The Tea Board of India (TBI) has imposed stringent regulation on pesticide application in Tea through Plant Protection Code (PPC) with effect from January 1 next year.
TBI will allow very few chemicals to be applied in Tea cultivation for controlling pests and diseases as approved by the Central Insecticidal Board (CIB) with fixed maximum residue limit in Tea against each chemical, informed Director of Trade and Commerce Tokong Pertin in a release here today.
“If any approved chemical beyond MRL or any trace of banned chemical pesticide is found in made tea, not only the produce would be disqualified to be sold in market, but the producer could be prohibited to manufacture Tea,” the TBI regulation said.
This is a serious issue to be addressed by the tea growers of the state of Arunachal Pradesh as tea manufacturing agencies would surely deny purchasing of green leaves having chemical residue beyond MRL or containing banned chemicals, Pertin said.
The tea growers have to apply only CIB and TRA approved chemical pesticides in right dilution at right time by maintaining adequate time gap of minimum seven days between spraying and plucking to avoid the risk of having residue limit beyond MRL.

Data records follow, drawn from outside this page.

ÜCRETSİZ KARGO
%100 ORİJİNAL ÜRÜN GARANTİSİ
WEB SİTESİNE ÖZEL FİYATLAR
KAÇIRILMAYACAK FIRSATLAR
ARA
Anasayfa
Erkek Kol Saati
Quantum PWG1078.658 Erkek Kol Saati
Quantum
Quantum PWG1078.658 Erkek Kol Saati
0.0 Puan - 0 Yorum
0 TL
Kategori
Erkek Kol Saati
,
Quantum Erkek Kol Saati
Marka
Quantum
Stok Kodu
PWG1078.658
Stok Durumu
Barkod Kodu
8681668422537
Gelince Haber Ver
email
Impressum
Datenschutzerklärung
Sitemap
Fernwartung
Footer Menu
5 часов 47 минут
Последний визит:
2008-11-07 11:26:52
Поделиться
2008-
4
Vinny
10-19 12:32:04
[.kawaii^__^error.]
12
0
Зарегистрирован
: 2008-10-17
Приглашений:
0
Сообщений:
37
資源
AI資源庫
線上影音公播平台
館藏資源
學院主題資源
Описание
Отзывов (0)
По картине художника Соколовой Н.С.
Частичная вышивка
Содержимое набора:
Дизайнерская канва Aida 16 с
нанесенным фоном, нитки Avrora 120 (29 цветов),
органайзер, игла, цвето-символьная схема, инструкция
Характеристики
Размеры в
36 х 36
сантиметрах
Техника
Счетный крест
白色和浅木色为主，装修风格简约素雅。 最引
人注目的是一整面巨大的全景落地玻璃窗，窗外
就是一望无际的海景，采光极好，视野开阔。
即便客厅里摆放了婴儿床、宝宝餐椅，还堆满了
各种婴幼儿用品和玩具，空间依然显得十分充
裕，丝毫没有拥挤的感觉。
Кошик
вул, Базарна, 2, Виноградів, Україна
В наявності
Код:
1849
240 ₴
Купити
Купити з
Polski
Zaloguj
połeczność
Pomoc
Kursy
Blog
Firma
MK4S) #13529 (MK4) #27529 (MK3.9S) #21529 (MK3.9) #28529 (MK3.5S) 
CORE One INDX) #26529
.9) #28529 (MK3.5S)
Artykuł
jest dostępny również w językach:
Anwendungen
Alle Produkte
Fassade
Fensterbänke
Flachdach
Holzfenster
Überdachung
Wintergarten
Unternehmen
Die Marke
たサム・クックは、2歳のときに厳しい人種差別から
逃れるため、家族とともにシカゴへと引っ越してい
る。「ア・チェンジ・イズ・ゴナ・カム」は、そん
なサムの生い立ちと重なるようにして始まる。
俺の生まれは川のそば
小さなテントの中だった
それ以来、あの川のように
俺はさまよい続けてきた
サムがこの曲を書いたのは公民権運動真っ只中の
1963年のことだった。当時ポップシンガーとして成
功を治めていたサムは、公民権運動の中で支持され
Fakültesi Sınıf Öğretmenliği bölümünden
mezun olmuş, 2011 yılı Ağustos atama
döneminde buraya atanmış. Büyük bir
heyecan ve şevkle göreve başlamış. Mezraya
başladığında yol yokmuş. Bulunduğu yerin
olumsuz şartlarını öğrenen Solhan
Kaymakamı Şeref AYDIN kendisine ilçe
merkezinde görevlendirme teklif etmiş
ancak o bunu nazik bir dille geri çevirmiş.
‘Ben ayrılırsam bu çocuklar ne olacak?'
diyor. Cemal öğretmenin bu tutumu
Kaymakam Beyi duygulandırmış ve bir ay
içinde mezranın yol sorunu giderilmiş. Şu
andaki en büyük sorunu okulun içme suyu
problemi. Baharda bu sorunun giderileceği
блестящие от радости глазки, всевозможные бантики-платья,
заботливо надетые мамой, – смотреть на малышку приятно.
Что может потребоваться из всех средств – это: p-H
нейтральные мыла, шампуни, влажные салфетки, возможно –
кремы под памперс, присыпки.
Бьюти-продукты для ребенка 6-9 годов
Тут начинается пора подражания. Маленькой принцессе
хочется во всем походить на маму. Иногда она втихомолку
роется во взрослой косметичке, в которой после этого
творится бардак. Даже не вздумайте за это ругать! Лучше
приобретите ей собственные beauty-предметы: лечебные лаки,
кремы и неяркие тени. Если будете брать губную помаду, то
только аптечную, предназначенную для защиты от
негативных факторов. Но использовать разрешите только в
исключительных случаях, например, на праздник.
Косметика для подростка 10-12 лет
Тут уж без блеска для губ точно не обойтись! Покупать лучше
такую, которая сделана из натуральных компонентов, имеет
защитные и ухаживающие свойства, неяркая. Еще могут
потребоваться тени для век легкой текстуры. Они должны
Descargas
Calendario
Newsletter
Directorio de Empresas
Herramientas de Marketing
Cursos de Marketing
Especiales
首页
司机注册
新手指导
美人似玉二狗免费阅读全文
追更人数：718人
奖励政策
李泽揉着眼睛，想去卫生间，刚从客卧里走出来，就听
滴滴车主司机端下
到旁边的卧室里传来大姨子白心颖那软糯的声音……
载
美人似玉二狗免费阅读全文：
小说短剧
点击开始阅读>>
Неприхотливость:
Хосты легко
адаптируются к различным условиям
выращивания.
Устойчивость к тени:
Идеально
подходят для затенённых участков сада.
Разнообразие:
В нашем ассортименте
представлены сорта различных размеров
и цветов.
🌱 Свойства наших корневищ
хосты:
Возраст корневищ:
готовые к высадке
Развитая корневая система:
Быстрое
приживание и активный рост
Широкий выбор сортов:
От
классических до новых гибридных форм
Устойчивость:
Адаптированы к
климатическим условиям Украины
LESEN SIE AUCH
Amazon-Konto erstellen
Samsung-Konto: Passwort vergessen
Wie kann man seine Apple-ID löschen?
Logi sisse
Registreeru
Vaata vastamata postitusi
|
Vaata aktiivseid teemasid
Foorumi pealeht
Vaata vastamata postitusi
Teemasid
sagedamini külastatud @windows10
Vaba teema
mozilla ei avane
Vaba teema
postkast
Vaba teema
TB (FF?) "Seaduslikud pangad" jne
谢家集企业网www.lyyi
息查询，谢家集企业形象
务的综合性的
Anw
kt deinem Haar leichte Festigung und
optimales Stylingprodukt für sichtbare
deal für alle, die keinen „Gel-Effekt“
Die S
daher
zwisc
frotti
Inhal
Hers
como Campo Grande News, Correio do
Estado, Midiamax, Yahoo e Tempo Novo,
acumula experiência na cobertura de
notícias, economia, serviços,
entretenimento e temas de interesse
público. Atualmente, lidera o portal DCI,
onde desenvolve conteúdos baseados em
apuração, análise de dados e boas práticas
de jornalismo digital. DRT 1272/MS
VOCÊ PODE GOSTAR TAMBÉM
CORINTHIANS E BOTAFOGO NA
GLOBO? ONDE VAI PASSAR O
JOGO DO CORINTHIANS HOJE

Pertin urged the tea growers of the state to follow the Integrated Pest Management (IPM) practices developed and designed by Tocklai Tea Research Institute (TTRI), TRA, Jorhat, Assam for the benefit of both the big agency houses and small tea growers. Tea growers must have to avoid the application of chemical pesticides not recommended by CIB and TRA, he said. The Arunachal Advisory Centre, Tea Research Association (TRA) is issuing quarterly Advisory Bulletins for tea growers of Arunachal Pradesh on regular basis, and the list of CIB and TRA approved chemical pesticides with doses and dilutions is attached with each bulletin which is circulated by the Department of Trade & Commerce to the tea growers in January, April, July and October.
Tea growers should follow the guidelines of TRA for controlling pests and diseases as elaborated in the bulletins in addition to other cultural operations, Pertin suggested.
In conventional tea cultivation application of chemical pesticides for controlling pests and diseases is an integral part of management practices. But tea is a consumable product and unwanted residue of chemical pesticide in it creates serious health concern for the consumer.
Moreover, indiscriminate application of chemical pesticides causes serious threat to the balance of natural flora and fauna for which incidence of pest and disease has increased day by day, he added.